In sostanza, l'Europa non potrà smarcarsi dagli Usa, finché non ci sarà "una Europa" ovverosia i problemi dell'Europa possono risolverli solo gli europei. Certo, è lecito ritenere che attualmente in Europa non vi siano né la volontà politica né la capacità di risolverli ma, se si è obiettivi, si dovrebbe riconoscere che oggi è proprio questo il problema principale dell'Europa. 

* Se si arrivasse adesso ad un "congelamento del conflitto" l'Ucraina in pratica non avrebbe perso la guerra, ma solo una piccola parte del suo territorio, perché la Russia finora non ha conseguito nessuno dei suoi obiettivi strategici. Si tenga presente che la Russia non è riuscita ad insediare un governo filorusso a Kiev, né ad impedire all'Ucraina di avere un accesso al mare, né a conquistare Kharkiv e nemmeno tutto il Donbass. Inoltre la Nato si sta rafforzando e la sua pressione ai confini occidentali della Russia è aumentata con l'ingresso nella Nato della Finlandia e con quello (più che probabile) della Svezia.

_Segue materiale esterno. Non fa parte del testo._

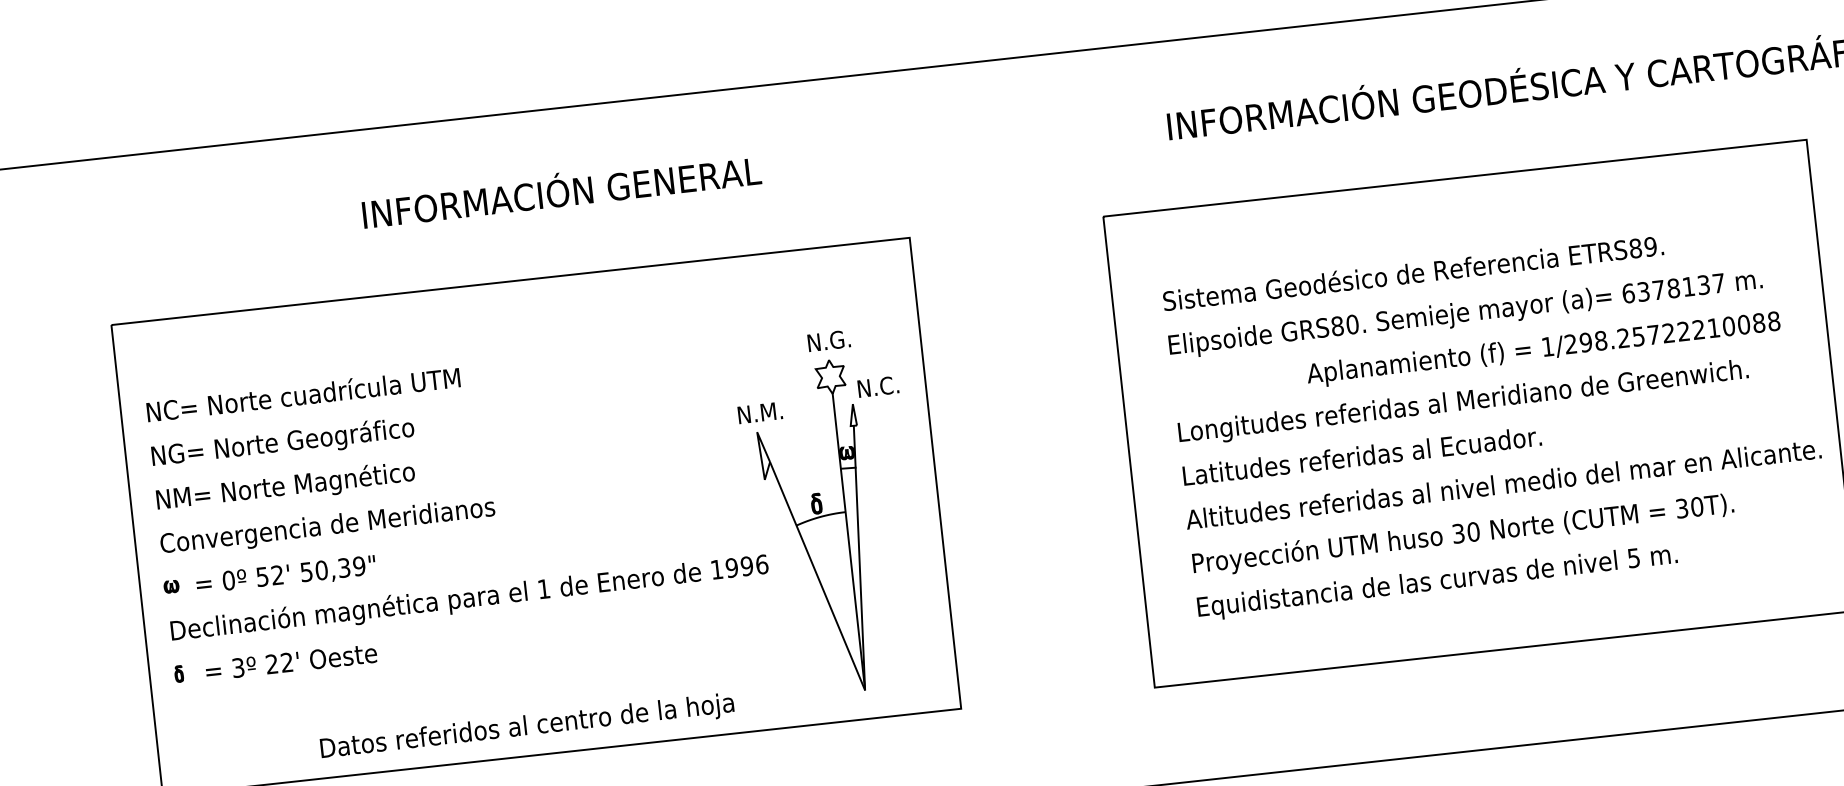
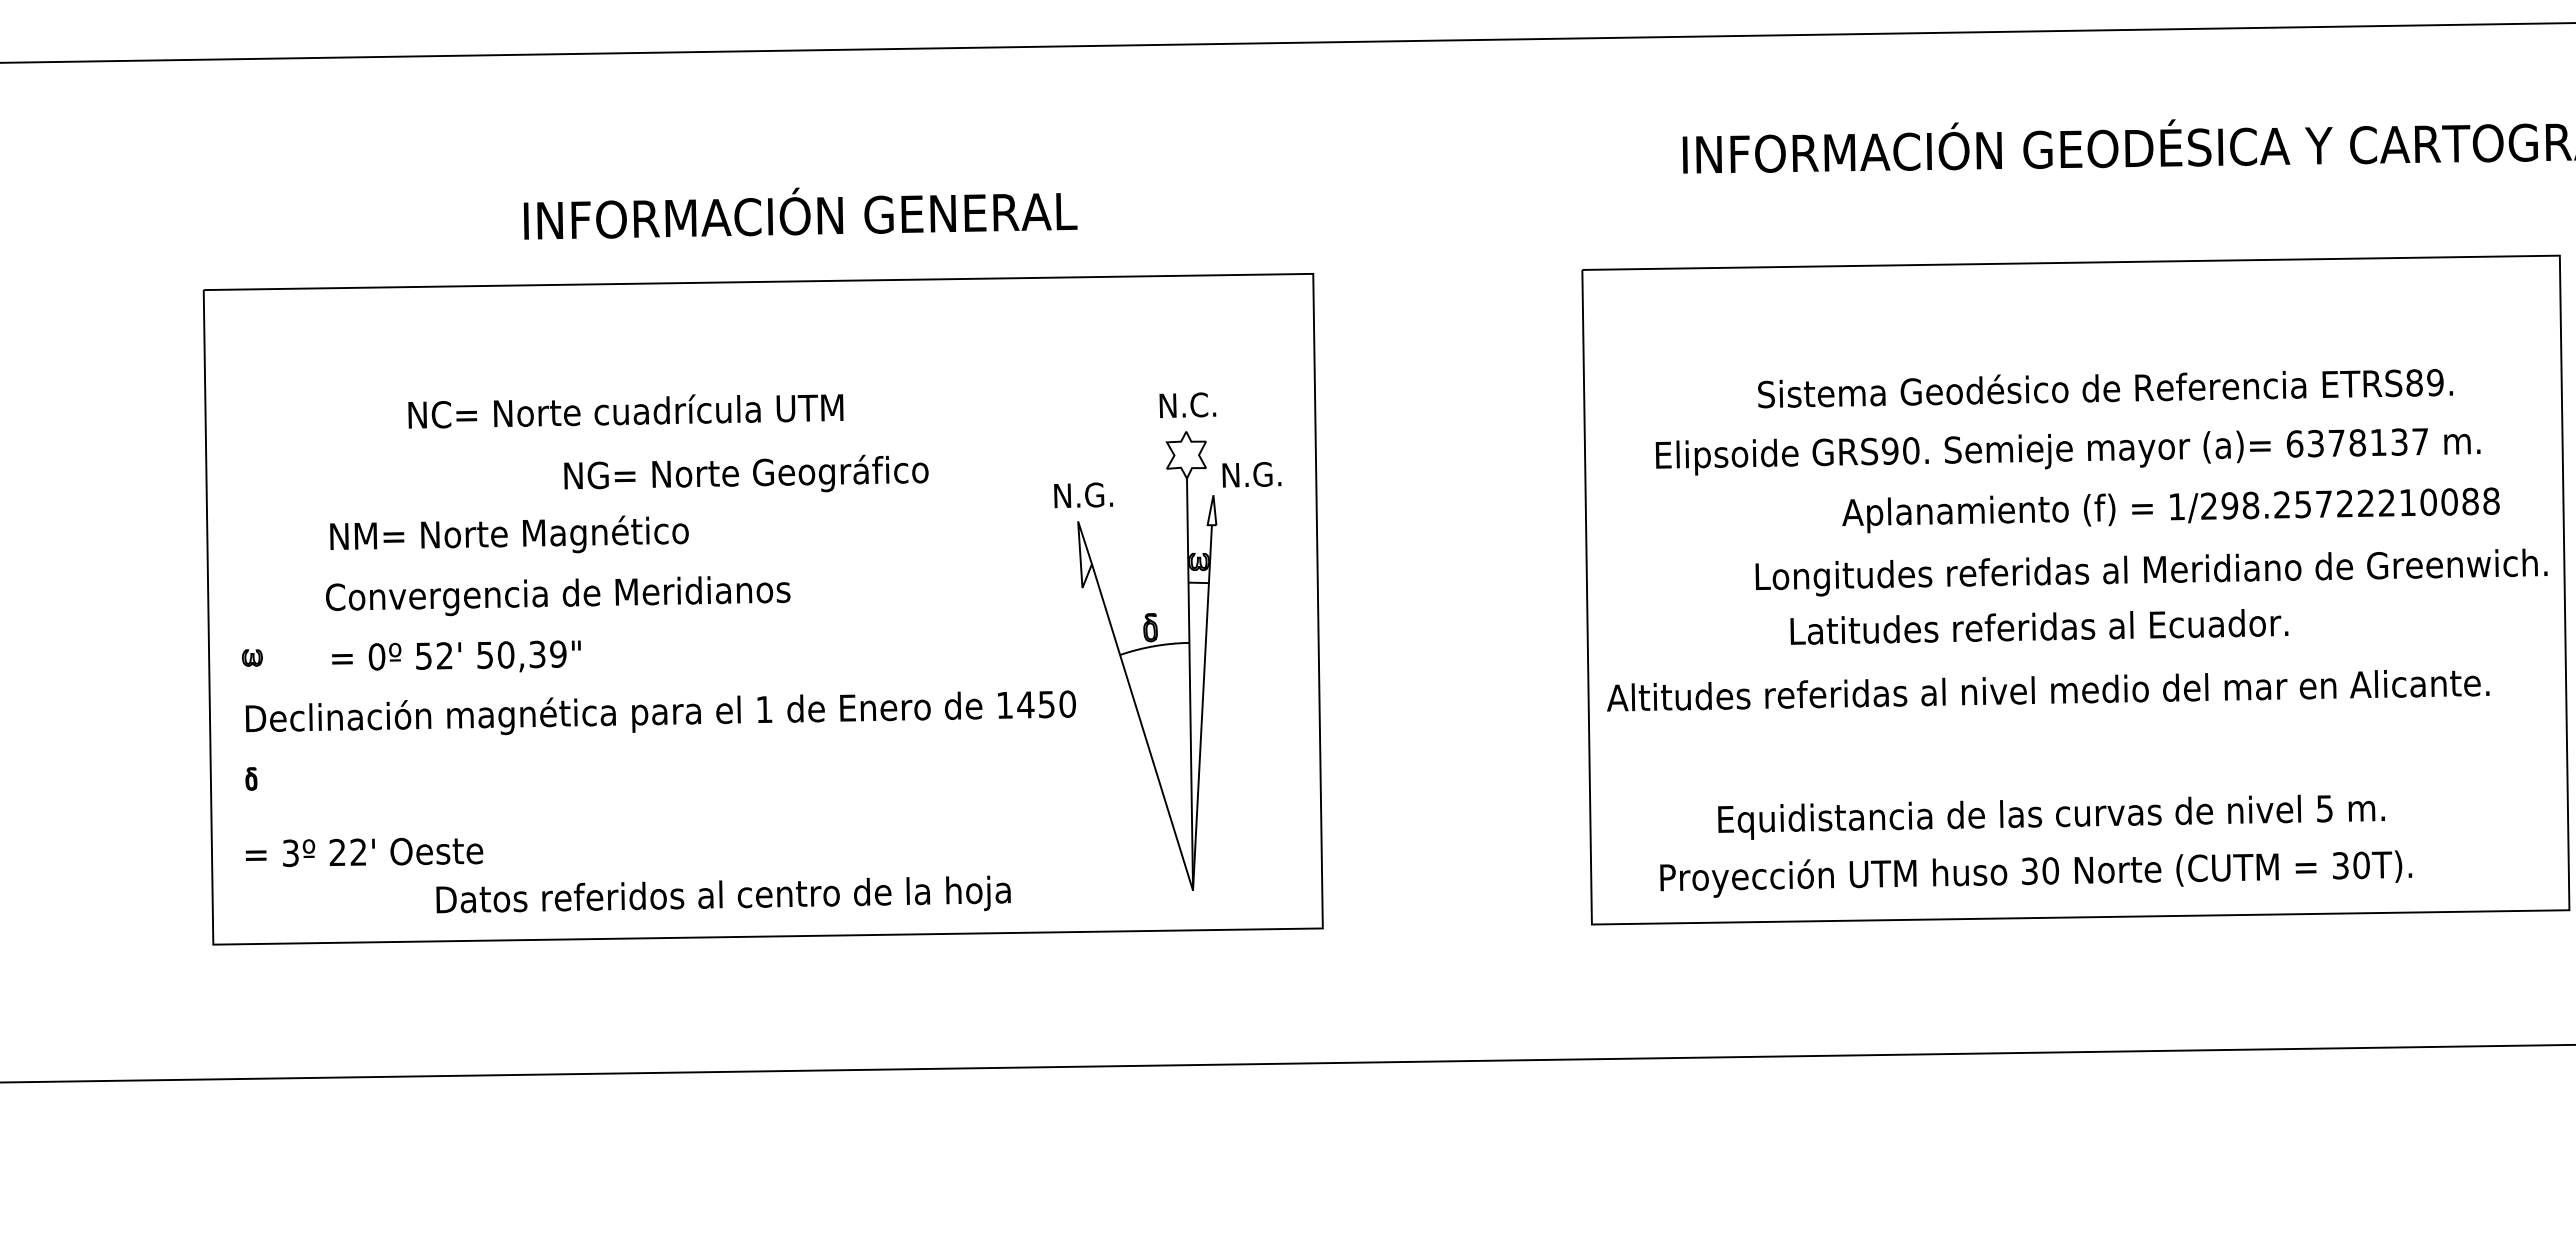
text: (561, 191) -> (800, 213), moved
text: (1413, 273) -> (2105, 388), moved
text: (1337, 325) -> (1890, 450), GRS80. -> GRS90.
text: (843, 338) -> (1209, 404), N.G. -> N.C.
text: (894, 385) -> (1272, 474), N.C. -> N.G.
text: (303, 395) -> (625, 411), moved
text: (1463, 402) -> (2151, 572), moved
text: (771, 411) -> (1100, 494), N.M. -> N.G.
text: (282, 442) -> (746, 473), moved
text: (1362, 455) -> (2039, 626), moved
text: (1503, 484) -> (2048, 690), moved
text: (285, 486) -> (509, 534), moved
text: (328, 527) -> (558, 596), moved
text: (1463, 534) -> (2036, 873), moved
text: (746, 566) -> (1046, 704), 1996 -> 1450
text: (286, 574) -> (456, 656), moved
text: (1437, 582) -> (2051, 816), moved
text: (291, 662) -> (364, 852), moved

Insomma, perfino il Mar Baltico è diventato una sorta di "lago atlantico", mentre il Mar d'Azov era già diventato un "lago russo" dopo l'annessione della Crimea alla Russia nel 2014. Per di più alla Russia sono stati "congelati" oltre 300 miliardi di dollari e sono state imposte sanzioni durissime, che non possono non danneggiare l'economia russa (specialmente nel medio periodo) e che in ogni caso hanno già reso la Russia più dipendente da Paesi stranieri come la Cina e l'India. Perciò, rebus sic stantibus, non è affatto scontato che Mosca accetterebbe un "congelamento del conflitto" (del resto si dovrebbe garantire all'Ucraina che la Russia non possa più aggredirla).